For using only the NAC-Wrapper in your own project, we recommend doing uv add git+https://github.com/DLR-KI/nac-uncertainty-regression.
Alternatively you can simply copy nac_uncertainty_regression/nac.py into your project.
import torch
from nac_uncertainty_regression import NACWrapper
from torchvision.models import resnet18, ResNet18_Weights
from torchvision.datasets import Imagenette, MNIST
from torchvision.transforms.v2 import Compose, RGB
# init pretrained model + wrap it
model = resnet18(pretrained=True)
model = NACWrapper(model,
layer_name_list=[
"layer1.1.bn2", # use dot notation to access nested layers
"layer2.1.bn2",
"layer3.1.bn2",
"layer4.1.bn2",
"fc"
])
transform = ResNet18_Weights.IMAGENET1K_V1.transforms()
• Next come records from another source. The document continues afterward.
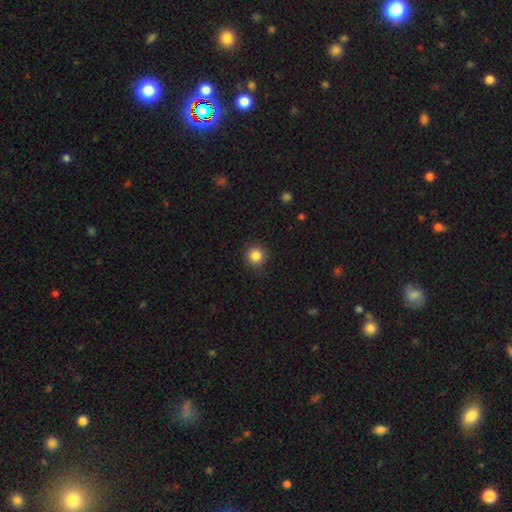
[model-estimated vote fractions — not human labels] Morphology: type=smooth (85%); roundness=round (94%); merging=none (88%).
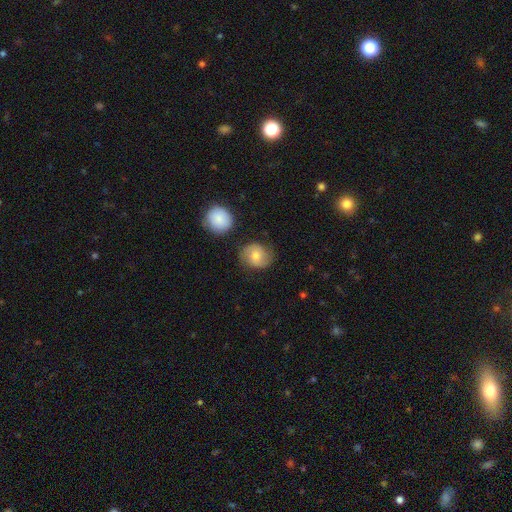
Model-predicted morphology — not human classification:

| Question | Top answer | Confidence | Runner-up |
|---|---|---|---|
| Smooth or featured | smooth | 64% | featured or disk (28%) |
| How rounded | round | 75% | in between (24%) |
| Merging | none | 74% | minor disturbance (17%) |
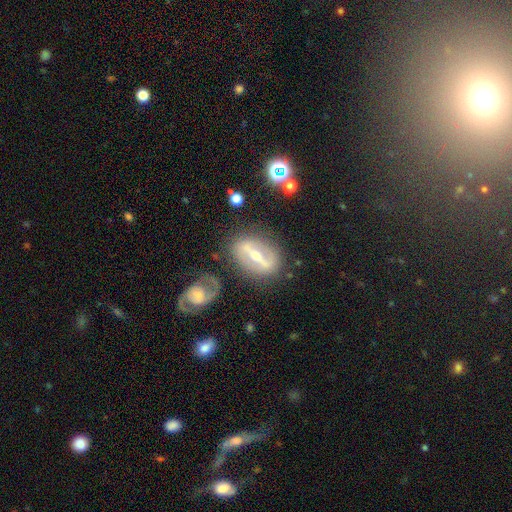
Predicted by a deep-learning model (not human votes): Overall: featured or disk (77%). Edge-on disk: no (81%). Bar: strong (80%). Spiral arms: no (53%; yes 47%). Bulge size: moderate (55%; small 40%). Merging: none (78%).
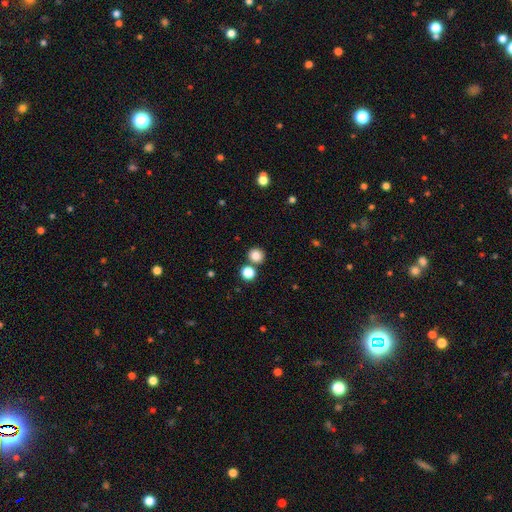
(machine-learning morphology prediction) This is clearly a smooth galaxy (84%). How rounded: clearly round (90%). Merging: likely none (77%).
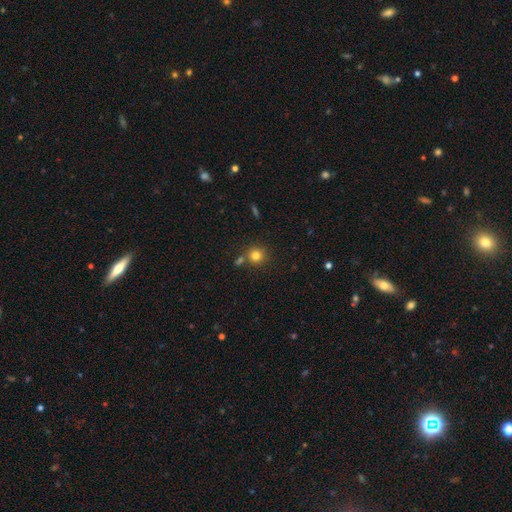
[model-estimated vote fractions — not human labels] Q: Smooth or featured?
A: smooth (80%); runner-up: star or artifact (13%)
Q: How rounded?
A: round (91%); runner-up: in between (8%)
Q: Merging?
A: none (75%); runner-up: merger (13%)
# define your data somehow - insert your own data here, just make sure the id_data is actually part of your model's training distribution
id_data_loader_fit = torch.utils.data.DataLoader(torch.utils.data.Subset(Imagenette(root="data/imagenette", download=True, transform=transform), indices=range(1024)), batch_size=32)
id_data_loader_eval = torch.utils.data.DataLoader(Imagenette(root="data/imagenette", download=True, transform=transform, split="val"), batch_size=32)
ood_data_loader = torch.utils.data.DataLoader(torch.utils.data.Subset(MNIST(root="data/mnist", download=True, transform=Compose([RGB(), transform])), indices=range(32)), batch_size=32)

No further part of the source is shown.